Why We Should Remember Karbala: Reflections from Professor Chris Hewer

2025-07-09 00:26

Remembering, keeping alive and commemorating, these are not passive acts. For Professor Chris Hewer, they represent an active spiritual process. Speaking as a Christian, he emphasizes that remembering the events of Karbala is more than historical recollection. It is a way of allowing profound moments of human history to live within us today.

 

“The word ‘remember’ doesn't just mean, ‘Oh, I recall the facts.’ It means, in a sense, remembering them, reliving them. They live on in my life and memory.”

 

Professor Hewer sees this act of remembrance as a mirror, a way to reflect on the meaning of Karbala in his own human experience. In his words, it is a way to "keep the day holy." But this holiness is not joyous. It is sacred because of the moral and spiritual weight the event carries.

 

Hewer points to Imam Hussain as the “Prince of Martyrs,” whose life and death embody total surrender to the will of God. He explains that martyrdom is the ultimate form of submission, not simply dying, but offering one's entire existence to God without resistance.

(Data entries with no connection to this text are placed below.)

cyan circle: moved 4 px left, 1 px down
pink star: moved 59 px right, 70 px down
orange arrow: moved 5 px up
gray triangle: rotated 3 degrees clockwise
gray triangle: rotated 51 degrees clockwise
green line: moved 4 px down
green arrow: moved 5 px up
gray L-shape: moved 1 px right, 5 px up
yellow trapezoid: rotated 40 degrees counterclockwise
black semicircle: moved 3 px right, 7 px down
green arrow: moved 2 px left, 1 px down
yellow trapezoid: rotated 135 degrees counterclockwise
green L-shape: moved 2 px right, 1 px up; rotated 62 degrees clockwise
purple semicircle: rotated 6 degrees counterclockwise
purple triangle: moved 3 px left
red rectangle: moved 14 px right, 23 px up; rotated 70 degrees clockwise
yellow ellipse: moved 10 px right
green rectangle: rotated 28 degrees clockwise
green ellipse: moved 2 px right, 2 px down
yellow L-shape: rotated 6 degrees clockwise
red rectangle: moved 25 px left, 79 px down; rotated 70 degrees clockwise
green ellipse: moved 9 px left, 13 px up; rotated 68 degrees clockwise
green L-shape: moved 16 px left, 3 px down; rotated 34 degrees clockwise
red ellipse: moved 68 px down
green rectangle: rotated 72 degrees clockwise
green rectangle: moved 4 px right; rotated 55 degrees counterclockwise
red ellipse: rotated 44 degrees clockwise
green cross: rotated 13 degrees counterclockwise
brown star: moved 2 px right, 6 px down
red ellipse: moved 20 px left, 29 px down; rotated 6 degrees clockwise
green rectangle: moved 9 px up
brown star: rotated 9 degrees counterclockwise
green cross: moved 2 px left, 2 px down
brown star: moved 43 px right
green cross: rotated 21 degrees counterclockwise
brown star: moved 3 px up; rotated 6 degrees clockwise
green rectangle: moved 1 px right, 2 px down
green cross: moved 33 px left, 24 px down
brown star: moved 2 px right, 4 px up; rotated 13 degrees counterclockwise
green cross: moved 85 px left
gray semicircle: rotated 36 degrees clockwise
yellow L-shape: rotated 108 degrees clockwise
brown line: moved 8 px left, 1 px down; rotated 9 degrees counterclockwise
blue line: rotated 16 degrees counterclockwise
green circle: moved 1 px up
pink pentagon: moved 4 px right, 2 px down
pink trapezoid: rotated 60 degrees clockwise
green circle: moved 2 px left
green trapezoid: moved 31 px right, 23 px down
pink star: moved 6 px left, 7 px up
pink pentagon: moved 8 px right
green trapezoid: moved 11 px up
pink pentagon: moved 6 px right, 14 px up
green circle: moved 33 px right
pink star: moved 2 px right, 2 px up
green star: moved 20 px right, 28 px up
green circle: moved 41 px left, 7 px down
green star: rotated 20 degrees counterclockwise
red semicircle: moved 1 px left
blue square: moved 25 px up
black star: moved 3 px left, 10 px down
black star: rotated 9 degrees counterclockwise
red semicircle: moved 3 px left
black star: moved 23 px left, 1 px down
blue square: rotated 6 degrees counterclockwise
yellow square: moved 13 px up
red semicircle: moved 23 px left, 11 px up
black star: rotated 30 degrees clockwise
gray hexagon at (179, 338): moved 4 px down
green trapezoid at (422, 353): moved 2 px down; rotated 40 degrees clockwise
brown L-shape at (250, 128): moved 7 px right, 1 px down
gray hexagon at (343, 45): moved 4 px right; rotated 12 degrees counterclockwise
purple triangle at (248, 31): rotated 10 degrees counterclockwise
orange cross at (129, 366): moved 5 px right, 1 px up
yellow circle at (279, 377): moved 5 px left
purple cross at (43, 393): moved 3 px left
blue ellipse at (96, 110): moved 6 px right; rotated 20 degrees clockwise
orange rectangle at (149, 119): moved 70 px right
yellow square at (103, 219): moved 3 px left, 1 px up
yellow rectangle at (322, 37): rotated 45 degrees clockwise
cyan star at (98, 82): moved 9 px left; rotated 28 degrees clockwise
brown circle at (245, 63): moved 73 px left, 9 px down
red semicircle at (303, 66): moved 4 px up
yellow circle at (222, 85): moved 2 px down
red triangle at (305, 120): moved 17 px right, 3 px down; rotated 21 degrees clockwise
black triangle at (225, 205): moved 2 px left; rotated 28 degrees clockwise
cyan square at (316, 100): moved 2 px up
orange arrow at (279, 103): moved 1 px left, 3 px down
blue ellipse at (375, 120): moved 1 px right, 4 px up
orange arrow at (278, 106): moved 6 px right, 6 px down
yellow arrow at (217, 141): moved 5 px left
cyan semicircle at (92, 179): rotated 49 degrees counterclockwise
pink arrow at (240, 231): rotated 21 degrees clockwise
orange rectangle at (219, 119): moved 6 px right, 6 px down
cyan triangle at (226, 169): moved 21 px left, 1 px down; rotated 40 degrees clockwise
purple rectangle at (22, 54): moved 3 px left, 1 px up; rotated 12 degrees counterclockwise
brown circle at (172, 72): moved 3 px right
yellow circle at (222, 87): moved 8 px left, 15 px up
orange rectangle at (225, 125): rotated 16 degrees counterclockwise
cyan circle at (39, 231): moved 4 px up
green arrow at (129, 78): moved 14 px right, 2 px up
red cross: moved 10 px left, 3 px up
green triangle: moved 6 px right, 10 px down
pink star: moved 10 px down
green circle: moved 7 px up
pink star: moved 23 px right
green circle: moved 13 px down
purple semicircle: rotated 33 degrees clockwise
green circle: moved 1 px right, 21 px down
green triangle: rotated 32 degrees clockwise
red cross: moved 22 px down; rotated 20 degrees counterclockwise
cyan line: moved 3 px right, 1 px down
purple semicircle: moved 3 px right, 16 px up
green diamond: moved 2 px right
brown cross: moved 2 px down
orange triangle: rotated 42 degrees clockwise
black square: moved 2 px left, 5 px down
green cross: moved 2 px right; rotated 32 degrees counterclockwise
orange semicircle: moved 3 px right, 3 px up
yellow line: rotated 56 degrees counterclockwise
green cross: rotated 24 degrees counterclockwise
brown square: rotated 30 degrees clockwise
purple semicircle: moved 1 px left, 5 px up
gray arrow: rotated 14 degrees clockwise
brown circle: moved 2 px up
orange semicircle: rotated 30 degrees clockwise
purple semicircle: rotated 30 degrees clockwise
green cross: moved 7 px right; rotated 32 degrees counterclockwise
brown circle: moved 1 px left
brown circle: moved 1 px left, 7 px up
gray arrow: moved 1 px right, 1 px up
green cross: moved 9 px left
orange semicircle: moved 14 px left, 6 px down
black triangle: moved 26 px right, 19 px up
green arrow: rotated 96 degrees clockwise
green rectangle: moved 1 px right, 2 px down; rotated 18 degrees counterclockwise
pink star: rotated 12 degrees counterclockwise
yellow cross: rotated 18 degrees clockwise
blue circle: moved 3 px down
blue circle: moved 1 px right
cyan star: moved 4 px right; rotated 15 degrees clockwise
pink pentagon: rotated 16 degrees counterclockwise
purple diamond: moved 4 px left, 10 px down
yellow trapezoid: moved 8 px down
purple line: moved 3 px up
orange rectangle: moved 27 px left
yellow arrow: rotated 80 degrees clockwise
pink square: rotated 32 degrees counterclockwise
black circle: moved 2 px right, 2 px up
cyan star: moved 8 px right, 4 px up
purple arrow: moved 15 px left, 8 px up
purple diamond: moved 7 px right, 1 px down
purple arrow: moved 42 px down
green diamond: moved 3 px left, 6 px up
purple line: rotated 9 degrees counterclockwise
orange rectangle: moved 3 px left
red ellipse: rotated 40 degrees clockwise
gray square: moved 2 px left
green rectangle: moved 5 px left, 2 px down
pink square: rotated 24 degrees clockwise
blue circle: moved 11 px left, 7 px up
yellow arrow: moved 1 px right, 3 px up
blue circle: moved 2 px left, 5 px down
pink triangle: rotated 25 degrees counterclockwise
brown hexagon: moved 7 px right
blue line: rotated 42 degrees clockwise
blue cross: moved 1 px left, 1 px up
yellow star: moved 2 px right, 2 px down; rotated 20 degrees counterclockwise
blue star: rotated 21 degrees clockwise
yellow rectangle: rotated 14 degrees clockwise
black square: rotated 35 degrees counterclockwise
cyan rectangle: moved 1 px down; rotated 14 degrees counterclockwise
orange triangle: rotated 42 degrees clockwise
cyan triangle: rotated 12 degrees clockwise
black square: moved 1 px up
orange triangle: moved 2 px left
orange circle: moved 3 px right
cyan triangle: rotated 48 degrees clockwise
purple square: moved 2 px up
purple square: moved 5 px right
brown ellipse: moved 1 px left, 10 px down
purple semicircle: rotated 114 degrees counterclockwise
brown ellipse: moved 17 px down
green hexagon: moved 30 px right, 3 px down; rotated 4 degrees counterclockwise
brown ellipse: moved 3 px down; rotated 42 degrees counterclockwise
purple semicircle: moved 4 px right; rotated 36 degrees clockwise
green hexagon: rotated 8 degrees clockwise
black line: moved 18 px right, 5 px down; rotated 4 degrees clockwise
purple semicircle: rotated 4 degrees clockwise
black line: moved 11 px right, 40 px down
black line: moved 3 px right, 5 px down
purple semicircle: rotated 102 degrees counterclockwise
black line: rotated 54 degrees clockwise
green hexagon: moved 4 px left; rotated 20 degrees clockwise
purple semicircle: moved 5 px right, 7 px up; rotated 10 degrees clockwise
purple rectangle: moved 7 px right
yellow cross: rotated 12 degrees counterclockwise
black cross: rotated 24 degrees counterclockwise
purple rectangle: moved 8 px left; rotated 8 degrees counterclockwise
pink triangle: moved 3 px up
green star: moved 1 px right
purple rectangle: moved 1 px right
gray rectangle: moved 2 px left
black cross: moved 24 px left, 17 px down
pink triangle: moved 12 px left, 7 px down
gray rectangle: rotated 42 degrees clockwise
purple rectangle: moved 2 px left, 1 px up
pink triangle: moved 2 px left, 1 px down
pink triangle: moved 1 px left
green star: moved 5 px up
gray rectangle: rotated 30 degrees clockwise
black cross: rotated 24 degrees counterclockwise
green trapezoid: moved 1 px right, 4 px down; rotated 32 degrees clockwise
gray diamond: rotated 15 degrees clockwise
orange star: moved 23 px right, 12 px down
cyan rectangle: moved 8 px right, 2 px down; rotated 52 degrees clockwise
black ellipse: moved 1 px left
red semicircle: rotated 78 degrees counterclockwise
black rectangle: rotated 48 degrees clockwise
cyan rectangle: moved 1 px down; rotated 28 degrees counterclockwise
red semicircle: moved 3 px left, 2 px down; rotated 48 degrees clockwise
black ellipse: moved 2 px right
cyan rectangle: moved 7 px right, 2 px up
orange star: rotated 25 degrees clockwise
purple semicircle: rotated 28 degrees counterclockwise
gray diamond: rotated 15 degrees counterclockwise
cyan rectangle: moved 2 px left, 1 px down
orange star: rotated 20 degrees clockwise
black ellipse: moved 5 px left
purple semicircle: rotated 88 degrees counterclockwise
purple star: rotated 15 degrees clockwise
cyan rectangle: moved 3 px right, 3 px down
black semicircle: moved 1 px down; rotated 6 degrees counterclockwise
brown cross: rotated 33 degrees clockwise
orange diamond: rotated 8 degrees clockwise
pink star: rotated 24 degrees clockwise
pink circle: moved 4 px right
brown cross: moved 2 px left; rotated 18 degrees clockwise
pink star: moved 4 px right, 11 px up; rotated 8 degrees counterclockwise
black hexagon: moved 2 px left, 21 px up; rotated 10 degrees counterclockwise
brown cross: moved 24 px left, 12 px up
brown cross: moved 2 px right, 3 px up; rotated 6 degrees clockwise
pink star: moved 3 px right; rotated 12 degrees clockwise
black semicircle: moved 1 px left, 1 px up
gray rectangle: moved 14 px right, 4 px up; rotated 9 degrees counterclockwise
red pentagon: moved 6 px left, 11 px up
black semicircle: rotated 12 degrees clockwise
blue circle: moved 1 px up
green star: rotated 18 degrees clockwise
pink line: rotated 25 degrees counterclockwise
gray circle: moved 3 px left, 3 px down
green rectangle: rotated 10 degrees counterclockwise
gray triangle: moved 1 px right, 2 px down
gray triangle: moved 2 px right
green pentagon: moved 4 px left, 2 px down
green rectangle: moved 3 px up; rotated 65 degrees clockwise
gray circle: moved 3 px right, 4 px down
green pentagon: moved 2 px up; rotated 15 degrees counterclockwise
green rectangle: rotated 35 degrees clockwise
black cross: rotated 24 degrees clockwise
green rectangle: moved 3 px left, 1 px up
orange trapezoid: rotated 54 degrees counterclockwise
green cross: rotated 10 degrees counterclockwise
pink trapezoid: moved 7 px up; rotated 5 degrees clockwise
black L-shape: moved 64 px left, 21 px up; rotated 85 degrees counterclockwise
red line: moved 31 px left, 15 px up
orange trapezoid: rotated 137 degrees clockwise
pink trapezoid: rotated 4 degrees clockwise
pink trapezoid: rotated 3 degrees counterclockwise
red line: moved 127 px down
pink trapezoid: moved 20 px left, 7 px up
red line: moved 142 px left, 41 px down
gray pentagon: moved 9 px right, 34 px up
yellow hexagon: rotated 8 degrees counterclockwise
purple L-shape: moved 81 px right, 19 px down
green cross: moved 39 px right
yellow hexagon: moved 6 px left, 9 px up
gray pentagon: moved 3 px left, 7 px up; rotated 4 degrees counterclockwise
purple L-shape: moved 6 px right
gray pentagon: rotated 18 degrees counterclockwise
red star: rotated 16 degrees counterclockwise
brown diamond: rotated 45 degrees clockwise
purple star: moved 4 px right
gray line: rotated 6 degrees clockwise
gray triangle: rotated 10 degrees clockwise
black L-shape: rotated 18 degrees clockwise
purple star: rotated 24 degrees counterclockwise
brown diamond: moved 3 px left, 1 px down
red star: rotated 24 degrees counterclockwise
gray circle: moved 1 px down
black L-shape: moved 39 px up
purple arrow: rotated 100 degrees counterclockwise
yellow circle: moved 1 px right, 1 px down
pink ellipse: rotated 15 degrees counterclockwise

“Even my very existence is in your hands. If it be your will, I will accept death at the hand of the enemy.”

 

This surrender, according to Hewer, is a reminder to all human beings: our lives are not our own. They belong to God. If God wills a person’s death at a particular time and in a particular way, it is not for the servant to protest.

 

“Who am I to complain? Who am I to say to God, ‘I know better’?”

 

Martyrdom, then, is not only a testimony of faith but a model of how to accept divine will completely. And although most people today are not called to martyrdom, Hewer insists we are still called to submit, in all aspects of life.

 

To remember Karbala, for him, is to remember the human vocation: to be the servant of God. This act of remembrance carries a universal message about surrender, humility, and spiritual responsibility.